Indonesia dan Australia Akhirnya Segel Perjanjian Dagang

SURYAKEPRI.COM - Indonesia dan Australia akhirnya menyegel perjanjian dagang, menyambut 'awal baru' dalam hubungan kedua negara.

Presiden Indonesia Joko Widodo (kiri) dengan Perdana Menteri Australia Scott Morrison di Canberra. (Foto: AP via SCMP)
Presiden Indonesia Joko Widodo (kiri) dengan Perdana Menteri Australia Scott Morrison di Canberra. (Foto: AP via SCMP)

CANBERRA, SURYAKEPRI.COM – Indonesia dan Australia akhirnya menyegel perjanjian kerja sama perdagangan, menyambut ‘awal baru’ dalam hubungan kedua negara.

Indonesia dan Australia mengumumkan rencana 100 hari pada Senin (10/2/2020) untuk mengimplementasikan kesepakatan perdagangan yang telah lama ditunggu.

Kedua negara menyambut “awal baru” untuk hubungan mereka yang terkadang naik-turun.

Kedua anggota ekonomi G20 berharap untuk memperdalam hubungan perdagangan yang saat ini bernilai US $ 12 miliar per tahun, di wilayah yang semakin didominasi oleh kekuatan ekonomi dan militer China.

Berbicara kepada parlemen Australia pada kunjungan kenegaraan yang penting, Presiden Joko Widodo menyebut kedua negara sebagai calon “Avengers” – “pasukan yang baik” bersatu untuk mengalahkan “musuh bersama” dan berbagi tantangan seperti proteksionisme, intoleransi, dan perubahan iklim.

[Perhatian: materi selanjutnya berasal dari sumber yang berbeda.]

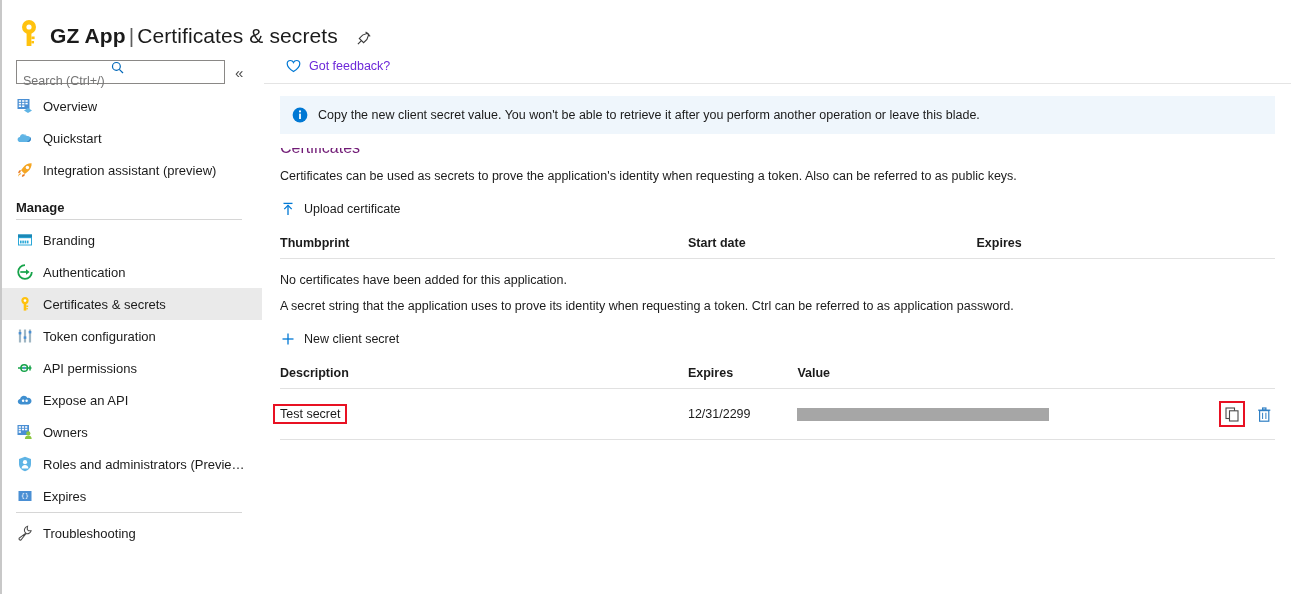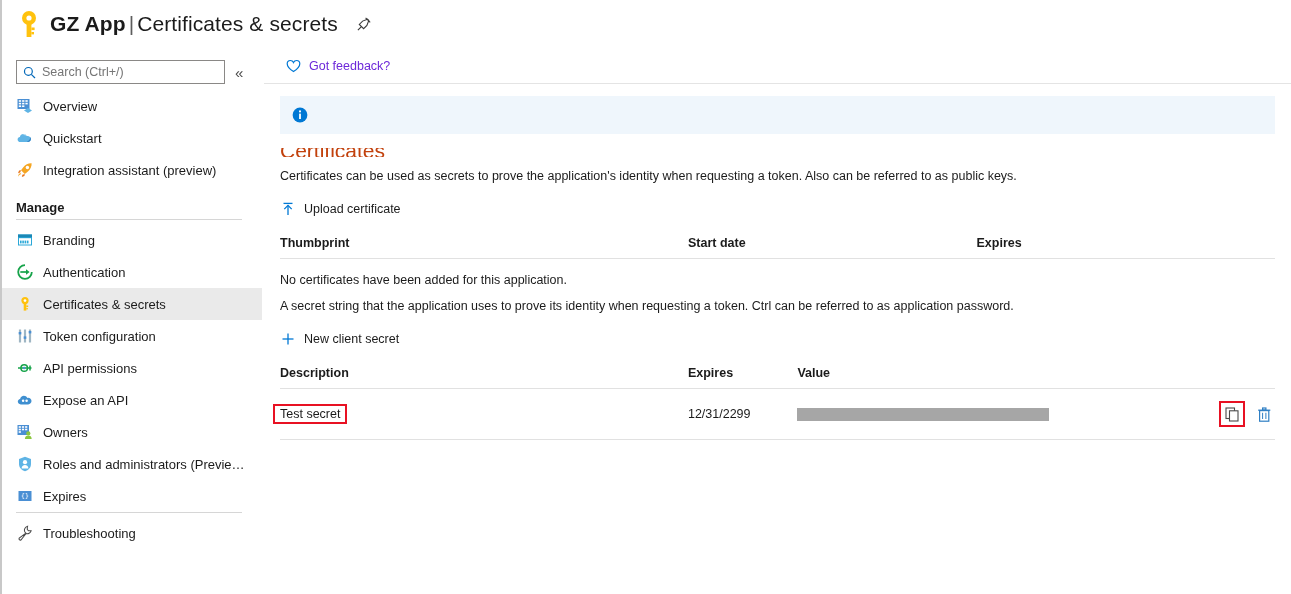--- a/index.html
+++ b/index.html
@@ -20,7 +20,7 @@
   #header {
     position: absolute; left: 0; top: 0;
     width: 100%; height: 48px;
-    display: flex; align-items: center;
+    display: flex; align-items: flex-end;
     padding-left: 14px;
     box-sizing: border-box;
   }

Widodo mengatakan kunjungannya ke Australia menandai “awal baru dari hubungan baru” antara kedua negara.

Mantan pengusaha furnitur berusia 58 tahun itu disumpah untuk masa jabatan kedua, akhir tahun lalu, berjanji untuk memangkas angka kemiskinan di Indonesia, menjadi salah satu ekonomi terbesar di dunia.